Regardless of what the next four years of high school have in store, I’m always full of hope that I’m raising her well.

I sometimes question the lessons I’m teaching her. Am I teaching the right ones and am I teaching them well? Am I leading by the right example?

Will she one day understand the importance of her mother following her dreams into a career that she loves and is passionate about? Or will she only remember that I wasn’t home as much as she would have liked?

Will she appreciate my discipline in training and running marathons? Or will she only remember that those 20-mile training runs meant I had to miss one of her basketball or soccer games?

Will she understand that I would love to have a successful relationship, even after divorce? Or will she only see a date as time away from her and her brother?

Will she consider my community involvement an extension of my need to give back in gratitude for all that’s been given?  Or will she view my commitments as time stealers?
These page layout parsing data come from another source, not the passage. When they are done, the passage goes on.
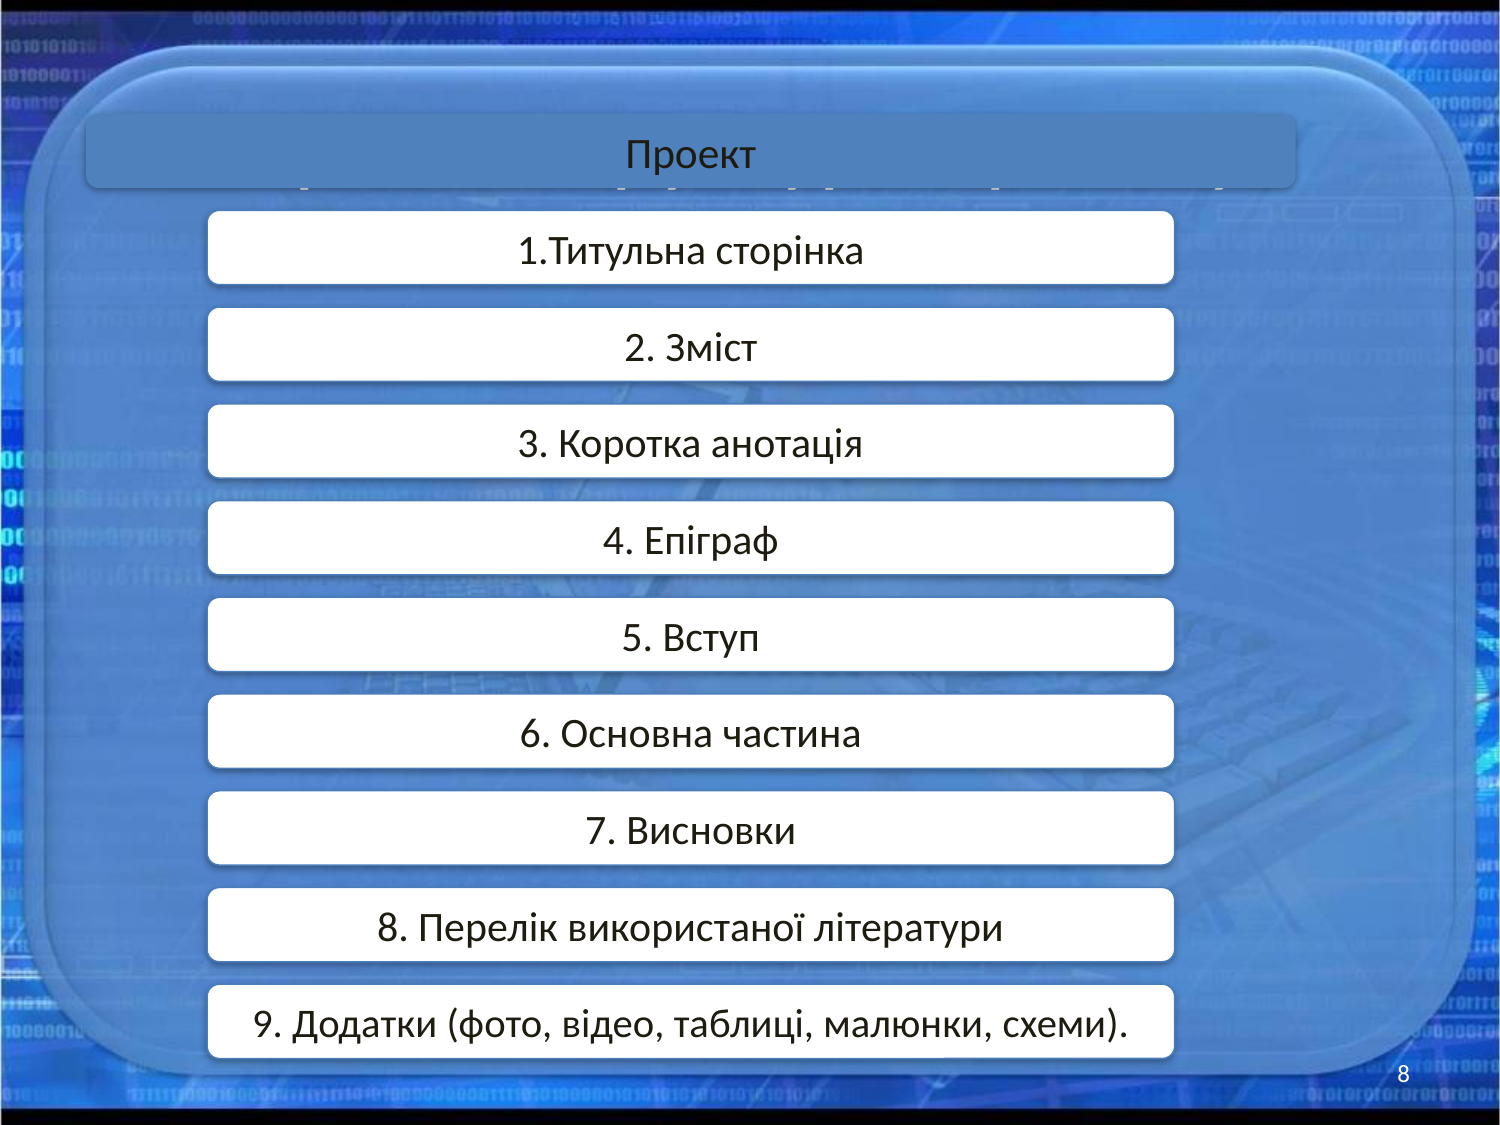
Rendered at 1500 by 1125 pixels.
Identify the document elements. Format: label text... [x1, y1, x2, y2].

slide_number 8 [1074, 1065, 1425, 1103]
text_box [0, 113, 1448, 1059]
title Зразок структури проекту [74, 44, 1426, 111]
picture [0, 0, 1500, 1125]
Every child is different, so assuming that what works for one parent will work for me is foolish for me to even consider.

But it’s difficult not to wonder, sometimes, if I’m creating for her the same frustration I felt at her age about my own mother’s attempt at the balancing act of life.

My mother juggled two jobs; one as a professional singer, which meant she wasn’t home at night. I spent a lot of time alone, and in turn, cultivated a high level of responsibility for a young girl. But it also fostered some loneliness, and that undoubtedly led to my strong interest in doing well in school and going off to college where I could design my own sense of “home.”

I don’t know what the next four years will bring. But I do know it took years for me to appreciate that my mother was only doing her best.

I can only hope it won’t take my daughter nearly as long. She’s about to face four of the most important years of her teen life, and I’ll do my best to make sure she gets through them knowing I’m here – and have been there.